I can work out the algebra, but an intuitive ("physical") explanation would be a great help. Thnx.

2 Answers

Relevance
  • 1 decade ago
    Favorite Answer

    The variance (σ²) should be calculated as the average squared difference from the population mean: Σ(Xi-μ)²/n and, on average, this gives the correct variance:

         E[Σ(Xi-μ)²/n] = σ².

    However, if you have only a sample, you do not know μ, and so you estimate it with the average from the sample: X=ΣXi/n, which is correct on average: E[X]=μ. However, X will normally differ slightly from μ. But the function F(a)=Σ(Xi-a)²/n has a minimum when a=X, not μ:

         0 = F'(a) = Σ2(Xi-a)/n ⇒ a = ΣXi/n = X.

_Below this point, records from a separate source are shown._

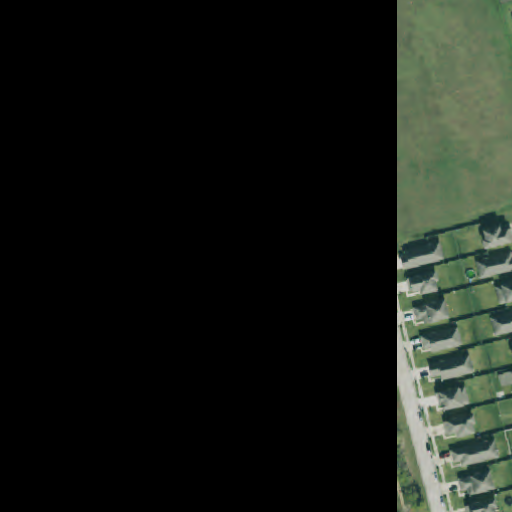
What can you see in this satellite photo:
road: (214, 18)
road: (132, 53)
road: (77, 128)
road: (2, 142)
building: (48, 234)
building: (496, 236)
road: (373, 256)
building: (421, 256)
building: (495, 265)
building: (423, 284)
building: (504, 292)
building: (431, 312)
building: (502, 324)
building: (441, 340)
building: (511, 344)
road: (47, 357)
building: (452, 368)
road: (102, 376)
building: (505, 379)
building: (453, 398)
building: (460, 426)
road: (83, 437)
building: (128, 450)
building: (475, 453)
building: (476, 483)
road: (399, 484)
road: (11, 485)
park: (297, 486)
building: (2, 502)
building: (2, 502)
building: (481, 506)
building: (482, 506)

    That means F(X) ≤ F(μ). Unless the sample average, X, actually equals the population average, μ, the estimated variance will be too small, on average. How much too small? How far from μ is X? You should know (and be able to calculate easily) that Var(X-μ) = Var(X) = σ²/n (part of the Central Limit Theorem). The mean-square difference between X and μ, E[(X-μ)²] is σ²/n, so you might expect F(X) to be too small by σ²/n, on average: F(X) ≈ σ²-σ²/n = [(n-1)/n]σ² or σ² ≈ [n/(n-1)]F(X). I leave it to you to check that F(μ)-F(X) actually does exactly equal (μ-X)², so:

         σ² = E[(n/(n-1))F(X)] = E[Σ(Xi-X)/(n-1)].

  • 4 years ago

    the "formula" you cite isnt extremely top, i think of you propose the sum of (x - xbar)^2/n. yet this "formula" is only genuine under the assumption of sampling from a limiteless inhabitants, or a minimum of whilst the pattern length is extremely small in terms of the inhabitants length. once you pattern from a finite inhabitants, there is one greater factor that's an element of the variance calculation - that factor is (one million - n/N), so whilst n=N (pattern the whole inhabitants), the factor turns into 0 and for this reason the variance is 0. the reason this could be intuitive is that when you pattern the whole inhabitants, there is not any sampling errors - you have measured the whole inhabitants.

Still have questions? Get your answers by asking now.